═════ Reading text ═════

I quoted it because the diving training agencies are not held in very high esteem in most circles I travel in — recreational, commercial, or military. Citing them as authorities isn’t a very convincing argument.

See part two:
 
Continued

… A legitimate agency has to have insurance. It can't just get scuba insurance by sending in a check. The insurance company will check to make sure the agency has legitimacy, and in doing so it will check its standards. I know that when UTD was formed, it had trouble convincing its insurer that its OW course was insurable because it did not include CESA.

I appreciate that. However that can be just as much a hindrance to good training and safe diving as an advantage. It is certainly an impediment to progress. Insurance is about actuaries and financial risk analysis, not underwater operations risk analysis. The same problem exists in the commercial offshore diving environment supplemented by a healthy dose of eye-watering operating costs. That results in a huge incentive to do things the same way they were the last time instead of finding a safer and/or more efficient way.

═════ Supplied records ═════

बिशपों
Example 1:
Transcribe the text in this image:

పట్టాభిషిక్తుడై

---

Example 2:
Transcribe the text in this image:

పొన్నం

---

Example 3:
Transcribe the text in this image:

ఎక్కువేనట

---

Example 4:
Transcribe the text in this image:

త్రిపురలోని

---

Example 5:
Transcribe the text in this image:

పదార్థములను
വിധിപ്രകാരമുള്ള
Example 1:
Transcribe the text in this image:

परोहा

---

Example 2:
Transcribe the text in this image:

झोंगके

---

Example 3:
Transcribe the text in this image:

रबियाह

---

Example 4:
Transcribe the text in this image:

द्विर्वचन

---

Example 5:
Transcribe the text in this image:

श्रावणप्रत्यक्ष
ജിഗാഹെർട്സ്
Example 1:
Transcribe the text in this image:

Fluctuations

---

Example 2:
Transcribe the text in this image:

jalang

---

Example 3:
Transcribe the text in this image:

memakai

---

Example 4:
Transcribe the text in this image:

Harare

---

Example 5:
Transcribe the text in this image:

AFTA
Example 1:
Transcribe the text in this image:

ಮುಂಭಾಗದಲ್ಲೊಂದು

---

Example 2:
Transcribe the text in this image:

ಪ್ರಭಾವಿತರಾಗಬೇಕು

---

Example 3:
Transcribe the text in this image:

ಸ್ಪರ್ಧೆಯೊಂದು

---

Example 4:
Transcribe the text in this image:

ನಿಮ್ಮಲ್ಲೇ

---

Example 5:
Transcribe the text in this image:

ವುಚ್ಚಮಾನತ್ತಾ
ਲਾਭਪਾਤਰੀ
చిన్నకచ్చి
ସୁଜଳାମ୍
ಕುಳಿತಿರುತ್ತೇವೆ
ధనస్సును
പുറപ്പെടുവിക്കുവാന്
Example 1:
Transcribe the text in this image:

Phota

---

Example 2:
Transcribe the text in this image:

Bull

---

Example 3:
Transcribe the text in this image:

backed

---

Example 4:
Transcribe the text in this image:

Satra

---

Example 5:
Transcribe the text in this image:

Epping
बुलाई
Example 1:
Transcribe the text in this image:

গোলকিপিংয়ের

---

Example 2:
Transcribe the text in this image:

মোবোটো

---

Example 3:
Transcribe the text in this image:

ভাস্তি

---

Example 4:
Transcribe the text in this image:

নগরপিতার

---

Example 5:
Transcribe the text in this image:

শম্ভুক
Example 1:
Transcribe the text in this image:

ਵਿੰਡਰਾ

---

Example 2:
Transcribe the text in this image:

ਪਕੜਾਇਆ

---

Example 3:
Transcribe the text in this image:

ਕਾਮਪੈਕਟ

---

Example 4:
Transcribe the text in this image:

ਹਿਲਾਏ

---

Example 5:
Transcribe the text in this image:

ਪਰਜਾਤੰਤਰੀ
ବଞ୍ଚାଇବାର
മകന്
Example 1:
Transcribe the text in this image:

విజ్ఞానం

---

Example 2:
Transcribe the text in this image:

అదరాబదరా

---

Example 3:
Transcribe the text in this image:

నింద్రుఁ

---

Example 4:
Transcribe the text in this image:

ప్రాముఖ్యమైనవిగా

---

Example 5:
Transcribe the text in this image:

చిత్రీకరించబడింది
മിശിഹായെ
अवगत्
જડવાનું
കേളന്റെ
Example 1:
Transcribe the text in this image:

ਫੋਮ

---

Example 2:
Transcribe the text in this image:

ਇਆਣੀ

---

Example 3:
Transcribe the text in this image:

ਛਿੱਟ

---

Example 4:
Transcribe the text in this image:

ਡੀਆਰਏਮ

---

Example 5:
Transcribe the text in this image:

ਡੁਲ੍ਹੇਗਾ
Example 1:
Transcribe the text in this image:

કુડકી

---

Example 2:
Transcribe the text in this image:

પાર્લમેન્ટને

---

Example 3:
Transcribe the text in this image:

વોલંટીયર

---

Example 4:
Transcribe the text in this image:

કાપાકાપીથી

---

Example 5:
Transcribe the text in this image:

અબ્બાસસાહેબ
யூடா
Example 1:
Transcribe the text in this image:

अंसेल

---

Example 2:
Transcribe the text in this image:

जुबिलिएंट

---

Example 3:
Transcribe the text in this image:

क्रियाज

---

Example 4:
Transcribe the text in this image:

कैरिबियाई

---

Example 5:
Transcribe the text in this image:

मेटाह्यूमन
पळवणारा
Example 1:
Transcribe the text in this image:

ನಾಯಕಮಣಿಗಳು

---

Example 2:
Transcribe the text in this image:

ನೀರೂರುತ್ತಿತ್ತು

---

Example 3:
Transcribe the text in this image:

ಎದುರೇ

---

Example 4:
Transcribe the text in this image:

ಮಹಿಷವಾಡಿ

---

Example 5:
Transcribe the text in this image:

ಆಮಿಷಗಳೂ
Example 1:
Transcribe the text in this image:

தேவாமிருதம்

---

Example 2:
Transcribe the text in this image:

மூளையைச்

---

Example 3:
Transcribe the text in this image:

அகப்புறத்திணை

═════
═════ Supplied records ═════

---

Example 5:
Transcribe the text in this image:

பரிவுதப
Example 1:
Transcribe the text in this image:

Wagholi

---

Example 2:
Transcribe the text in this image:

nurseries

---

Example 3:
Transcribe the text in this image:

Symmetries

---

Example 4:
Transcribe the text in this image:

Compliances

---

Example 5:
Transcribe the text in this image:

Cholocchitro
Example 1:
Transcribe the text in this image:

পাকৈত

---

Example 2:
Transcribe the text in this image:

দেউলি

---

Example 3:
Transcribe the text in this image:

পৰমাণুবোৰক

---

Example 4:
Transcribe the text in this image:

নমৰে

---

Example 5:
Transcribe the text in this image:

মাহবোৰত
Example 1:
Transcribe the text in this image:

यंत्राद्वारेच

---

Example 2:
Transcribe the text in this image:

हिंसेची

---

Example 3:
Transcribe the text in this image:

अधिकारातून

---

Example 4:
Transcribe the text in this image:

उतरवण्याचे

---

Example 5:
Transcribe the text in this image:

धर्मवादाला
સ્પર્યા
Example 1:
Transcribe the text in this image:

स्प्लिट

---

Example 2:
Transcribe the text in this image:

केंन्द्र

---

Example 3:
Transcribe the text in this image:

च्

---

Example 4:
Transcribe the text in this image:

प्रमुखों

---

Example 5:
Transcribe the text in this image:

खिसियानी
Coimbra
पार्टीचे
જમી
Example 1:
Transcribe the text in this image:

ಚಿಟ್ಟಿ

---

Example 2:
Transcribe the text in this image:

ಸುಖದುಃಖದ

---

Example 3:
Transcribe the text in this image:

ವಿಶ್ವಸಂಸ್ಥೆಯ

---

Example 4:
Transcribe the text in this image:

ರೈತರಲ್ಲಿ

═════
═════ Supplied records ═════

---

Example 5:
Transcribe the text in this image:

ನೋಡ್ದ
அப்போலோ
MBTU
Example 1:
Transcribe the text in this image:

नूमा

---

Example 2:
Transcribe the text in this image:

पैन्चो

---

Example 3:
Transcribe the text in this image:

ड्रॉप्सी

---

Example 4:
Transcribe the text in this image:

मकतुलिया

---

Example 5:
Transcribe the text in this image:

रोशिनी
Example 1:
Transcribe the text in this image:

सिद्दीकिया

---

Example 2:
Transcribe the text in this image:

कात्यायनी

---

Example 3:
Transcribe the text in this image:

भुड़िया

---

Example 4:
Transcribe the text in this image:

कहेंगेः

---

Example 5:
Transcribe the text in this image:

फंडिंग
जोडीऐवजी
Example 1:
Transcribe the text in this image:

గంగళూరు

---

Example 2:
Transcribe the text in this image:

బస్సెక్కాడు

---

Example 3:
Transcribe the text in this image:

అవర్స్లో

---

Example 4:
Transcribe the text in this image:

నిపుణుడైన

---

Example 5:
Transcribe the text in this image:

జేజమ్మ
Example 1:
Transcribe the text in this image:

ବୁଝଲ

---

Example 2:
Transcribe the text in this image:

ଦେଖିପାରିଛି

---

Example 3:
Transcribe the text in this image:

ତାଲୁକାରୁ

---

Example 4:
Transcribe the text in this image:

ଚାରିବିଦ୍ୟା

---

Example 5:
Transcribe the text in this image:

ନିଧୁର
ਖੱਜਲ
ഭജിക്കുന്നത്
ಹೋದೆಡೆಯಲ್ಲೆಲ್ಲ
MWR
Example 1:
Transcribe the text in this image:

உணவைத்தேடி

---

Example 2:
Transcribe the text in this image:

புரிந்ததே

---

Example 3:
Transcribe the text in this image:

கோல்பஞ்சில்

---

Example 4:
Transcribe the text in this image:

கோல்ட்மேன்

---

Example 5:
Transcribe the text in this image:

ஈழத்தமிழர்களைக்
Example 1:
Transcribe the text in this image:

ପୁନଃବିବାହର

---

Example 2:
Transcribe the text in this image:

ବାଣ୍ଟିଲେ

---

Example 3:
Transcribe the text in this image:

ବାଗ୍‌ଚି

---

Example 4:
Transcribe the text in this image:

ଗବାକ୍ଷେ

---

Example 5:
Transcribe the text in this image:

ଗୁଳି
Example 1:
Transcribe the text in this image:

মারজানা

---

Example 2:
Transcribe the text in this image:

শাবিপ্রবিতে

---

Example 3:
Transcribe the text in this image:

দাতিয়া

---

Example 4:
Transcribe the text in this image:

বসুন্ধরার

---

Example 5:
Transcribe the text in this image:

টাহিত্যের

═════

Jobs
a – Answer these questions from the scuba insurance text:
(i) In which three circles does the first writer say the diving training agencies are not held in high esteem?
(ii) What did UTD's OW course lack that made its insurer doubt it was insurable?
(iii) According to the reply, what is insurance about?
b – List every abbreviation that appears in the scuba insurance text.
c – Carry on the scuba insurance text from its final sentence.

Answers to the exercises
a –
(i) Recreational, commercial, and military.
(ii) CESA.
(iii) Actuaries and financial risk analysis, not underwater operations risk analysis.

b – UTD, OW, CESA

c –
I also appreciate that some types of diving are too unusual to justify a course or make money at teaching. Most of all, modern training agencies tend to adopt the lower common denominators. They are the last to teach innovation, methods to extend limits, or develop them. That isn’t their business model.

That does not mean that divers will not have a reason to perform dives outside of sanctioned conventions. It does not matter if the reason is fun, profit, or an adrenalin rush. What matters is these dives have, are, and will continue to be performed around the world. There are plenty of old limits from decades ago that we have blown past and are consider normal today. There are plenty that are outside my personal acceptable risk level.

It would be foolish for me to tell technical training agencies that they are murdering people by encouraging them to make mixed gas dives without a diving bell below 50 Meters, which is illegal for commercial divers in the North Sea. It is also foolish for them to tell divers that it is suicide to perform some types of dives even though it has been done for 60 years and is common in many parts of the world.
 
So is it possible to not to have NWG or BJ close this thread from derailing it like all the rest. Also can they refrain from the next Deep Air or Bounce Dive thread.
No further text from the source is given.